Workflows give users control over how multiple prompts should be combined together at once.
Internally, this leads to more consistent prompting. Instead of team A directing AI to synthesize content in one format, then for team B to write their own prompt to generate an open-text response, workflows allow a single owner to define prompts for every step in a process in a consistent and centralized fashion. They might also define workflows as templates for others to re-use from as needed.
Generative workflows also give us more control over how our internal data flows across systems. Prompts that allow us to access data in third party systems can instruct the AI to retrieve specific data into the centralized workflow for further prompts to reference, summarize, or combine into a RAG-based response as references.

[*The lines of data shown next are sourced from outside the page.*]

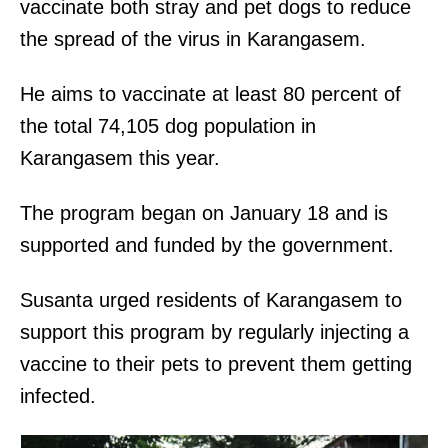
vaccinate both stray and pet dogs to reduce
the spread of the virus in Karangasem.
He aims to vaccinate at least 80 percent of
the total 74,105 dog population in
Karangasem this year.
The program began on January 18 and is
supported and funded by the government.
Susanta urged residents of Karangasem to
support this program by regularly injecting a
vaccine to their pets to prevent them getting
infected.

For example, take a workflow that synthesizes customer insights and builds draft knowledge center articles on a weekly basis using a string of prompts. In this scenario:
- A synthesis prompt analyzes customer insights and summarizes the key takeaways
- That summary can be run through ChatGPT to process it against a framework for severity and need
- The AI then generates a sample outline for the most severe knowledge base needs, and adds the remaining ideas to the backlog to keep pulse on
- Knowledge base managers are alerted by the AI when a new outline is ready to be reviewed
Even with generative AI, this process could take multiple hours to run and manage every week. Instead, AI can orchestrate the process in a matter of minutes. This type of process will be especially common as agents become more common as an AI Service.
Workflows aren't always the right tool for the job, but they are a powerful tool when leveraged.